Almost two-thirds of investors are planning to make new private equity investments in the first half of 2012, the latest Preqin research reveals.
The results of the most recent Preqin Investor Outlook: Private Equity found that although investors remain cautious, almost three-quarters are planning to make new commitments in the coming 12 months.
Fund managers that are planning to launch funds during 2012 can be further buoyed by news that 84% of investors that are planning to actively commit to funds in 2012 will consider forming new relationships this year, while 46% will consider investing in a fund before it holds a first close.
However, it is clear that the investor universe remains cautious, and just 18% will readily invest with first-time fund managers, while 55% will not consider investing in such funds.
Some 35% of investors are below their target allocations to the asset class. 66% of investors made new commitments in 2011, an increase of eight percentage points on the proportion that made new investments in 2010.

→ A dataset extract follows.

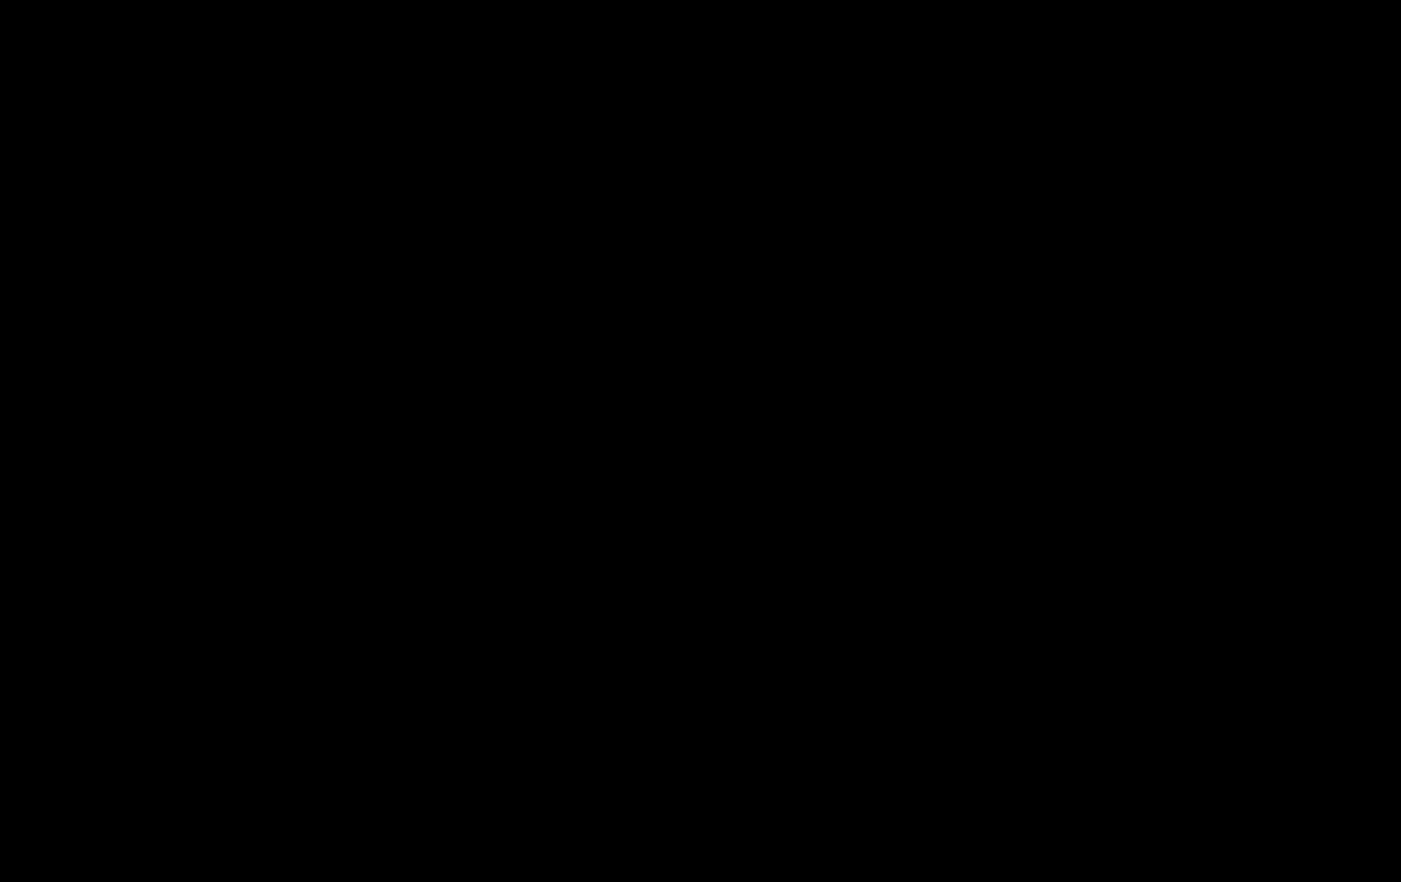
{"buttons": [], "left_stick": "center", "events": [[33, "SQUARE", "down"], [100, "SQUARE", "up"], [133, "CROSS", "down"], [217, "CROSS", "up"], [250, "SQUARE", "down"], [317, "SQUARE", "up"], [333, "CROSS", "down"], [400, "CROSS", "up"], [433, "SQUARE", "down"], [500, "SQUARE", "up"]]}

42% of European investors in private equity are below their target allocations, compared to 14% of North American investors.
6% of investors feel that private equity fund investments have exceeded their expectations, while 75% feel that their expectations have been met.

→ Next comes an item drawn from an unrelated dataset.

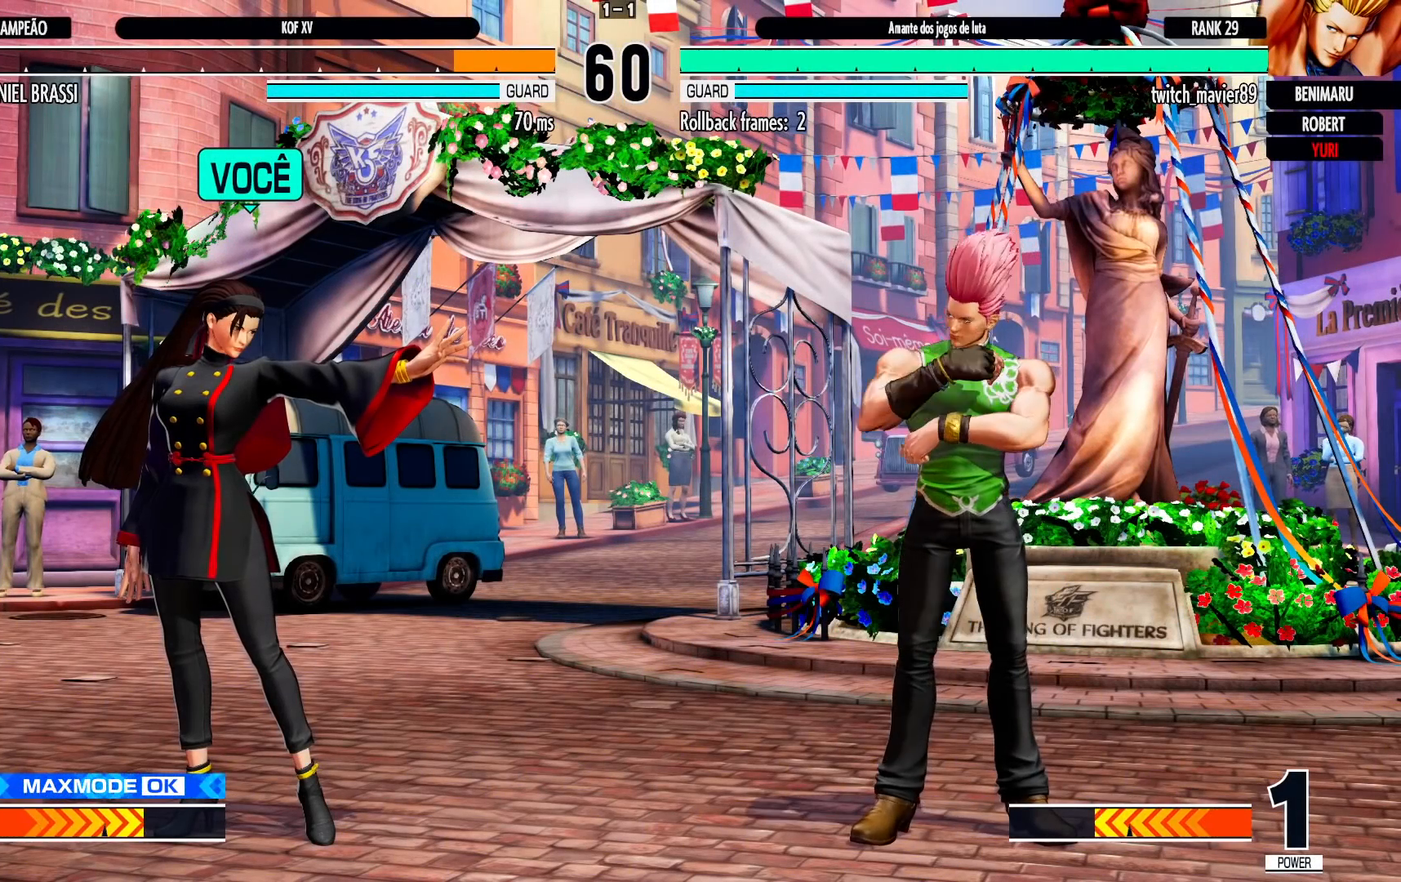
{"buttons": ["CROSS"], "left_stick": "center", "events": [[17, "CROSS", "down"], [67, "CROSS", "up"], [100, "SQUARE", "down"], [117, "TRIANGLE", "down"], [133, "TRIANGLE", "up"], [150, "SQUARE", "up"], [167, "CROSS", "down"], [233, "CROSS", "up"], [233, "TRIANGLE", "down"], [250, "SQUARE", "down"], [300, "SQUARE", "up"], [300, "TRIANGLE", "up"], [317, "CROSS", "down"], [383, "CROSS", "up"], [400, "SQUARE", "down"], [400, "TRIANGLE", "down"], [483, "SQUARE", "up"], [500, "CROSS", "down"], [500, "TRIANGLE", "up"]]}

63% of investors expect their private equity investments to achieve returns in excess of 400 basis points over public markets.
60% of investors believe that Asia is offering the best opportunities for investment, while 42% feel the same about North America.
76% will consider investing in emerging markets.
The proportion of investors citing India as an attractive region in which to invest has fallen by 23 percentage points from December 2010, from 35% to 12%.
27% of LPs plan to increase their allocations to private equity in the longer term.
“2011 was a year of two halves for private equity; fundraising was strong in the first half, before falling in the last six months of the year as the eurozone crisis began to unfold,” says Emma Dineen, manager, Private Equity Investor Data, Preqin. “Despite the difficulties, the Preqin study shows that investors do remain positive about the asset class, and with significant numbers currently below their target allocations, and just under three-quarters planning to make new commitments in the coming year, it is likely that fundraising will improve somewhat over the course of 2012.
“However, more than 1,800 vehicles are currently on the road and more are set to be launched in the coming months, so the market will remain extremely competitive. It will be vitally important for fund managers to present investors with a compelling investment opportunity with LP-friendly terms and conditions to be in with a chance of raising capital for their vehicles.”